I would recommend updating the documentation with a better recommendation for uninstallation. I’ve run into issues where this does not complete, pulling the UninstallString from the registry and adding /quiet /norestart: MsiExec.exe /X{EB351E99-77D1-4EBB-BD54-D18F55C8D758} /quiet/norestart or seems to hang forever; it would be great if that worked!
I have had more luck but less testing downloading the installer and running:
msiexec /x installer.msi /quiet norestart
But I’d love a generic recommended documented option that doesn’t use WMI or win32_product for removing the agent, ideally one that’s easily deployed via PowerShell via an RMM as part of a cleanup or fix attempt that consists of removal and reinstall to repair.
I haven’t tried it again recently, if Get-Package and Uninstall-Package are supported on a system (I’ve seen computers where they are not), I imagine it would work fine. I’m not doing this directly any longer, I have an ImmyBot deployment script that can optionally do a version check and upgrade if it’s out of date, or just display version info, or uninstall using the registry information to start the uninstallation via msiexec:
However, I do think it’s irresponsible to list the Win32-Product call in the documentation when that’s recommended to never be used for the reasons indicated at the link.
…that you referred to above, and it works. The problem is that the GUID you’ve used in your example isn’t necessarily the ImmyBot agent. Further, the documented method does actually work (vs your provided example).
Not sure what you’re really looking for other than a more complex script/set of commands to uninstall when what’s in the docs still works fine on every version of windows that exists.
It works, but even Microsoft advises against using the Win32_Product class where possible. This is because it inherently runs a consistency check on ALL software on the machine, even when it’s just a query. This means that if your 365 apps so much as sneeze, it will be considered bad and your query for a completely unrelated app, the Immy agent, will initiate an unannounced repair install of that 365 app. This is mentioned in the Microsoft documentation for Win32_Product.
That being said, I’m pretty sure I’ve complained about this enough times that alternative methods were documented and, I think, used in the overall Immy uninstall script lol
I wrote the uninstall script that is currently in the repository for ImmyBot agent–and it is not specific to ImmyBot and uses the appropriate method for uninstalling ImmyBot Agent.
The point you guys are making is clear and understood. But I think you’re ignoring some realities here with respect to what is documented:
If folks are uninstalling ImmyBot(and don’t have another tool that can uninstall it unattended), they presumably need something simple that will work for them with whatever tools they have. Some organizations disable powershell in their environments, or insist on not having powershell in their environments. The documented method works regardless of this, again, on all versions of Windows that currently exist, even unsupported Windows versions (that people are still running).
If they are using ImmyBot but want to uninstall the agent, that can be done with the inbuilt Immy Deployment, and the documented method is not needed.
Microsoft has made that recommendation because Win32_Product is not query optimized, they have chosen not to optimize it, and also unnecessarily initiates a consistency check–again, that’s not an Immy problem, these are all Microsoft problems that they have basically said they won’t alter or fix.

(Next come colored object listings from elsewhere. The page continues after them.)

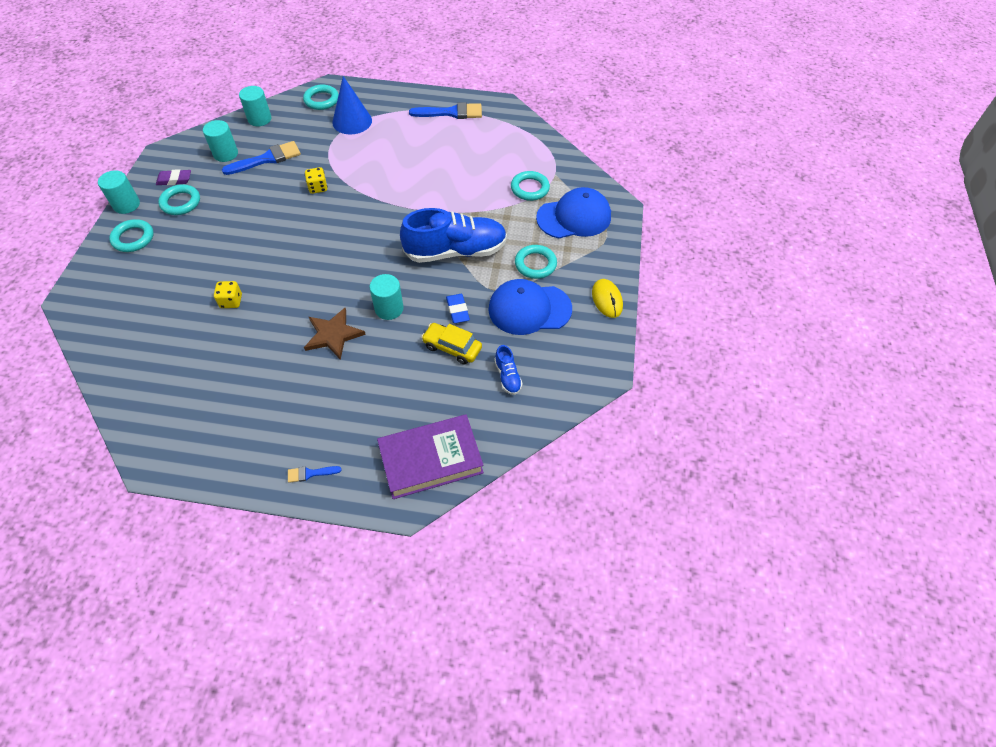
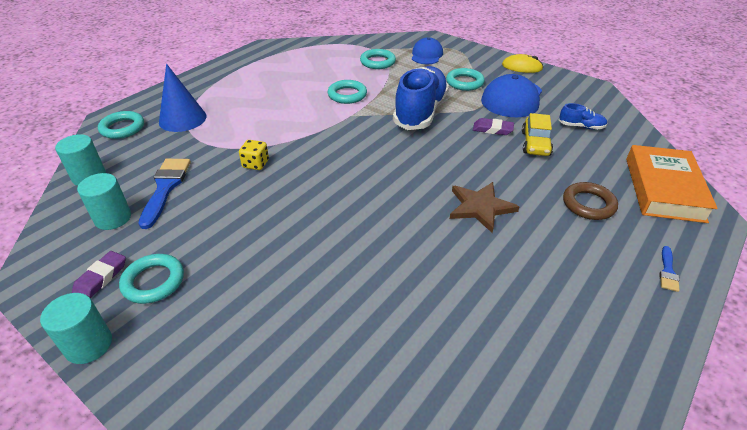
camera: 60 degrees left, 15 degrees down
turquoise ring [109,219,154,252] -> turquoise ring moved to [328,80,367,104]
yellow dice [214,281,242,308] -> none
turquoise cylinder [370,274,404,320] -> none
purple book [377,414,484,499] -> orange book [626,145,718,223]
blue brush [409,102,482,119] -> none
yellow car [421,323,482,365] -> yellow car turned 45 degrees counterclockwise [522,113,553,156]
blue eraser [446,294,470,323] -> purple eraser [473,118,514,135]
blue cap [536,187,611,238] -> blue cap [412,37,443,64], size x0.64
none -> brown ring [563,182,618,220]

So, my personal opinion here is that this is a non-issue. Again, I get and understand the recommendations, but I personally wouldn’t spend any time coming up with complex scripts and methods for something that can be uninstalled with a one-liner command, or by just clicking uninstall in add-remove programs.
That’s all fine, my real issue is that the official ImmyBot FAQ I linked to at Frequently Asked Questions | immy.bot is actively recommending using the very not-recommended way, and doesn’t even warn that it shouldn’t be done. I believe an alternate option should be recommended in the official documentation; if people choose to do the problematic thing on their own that’s fine.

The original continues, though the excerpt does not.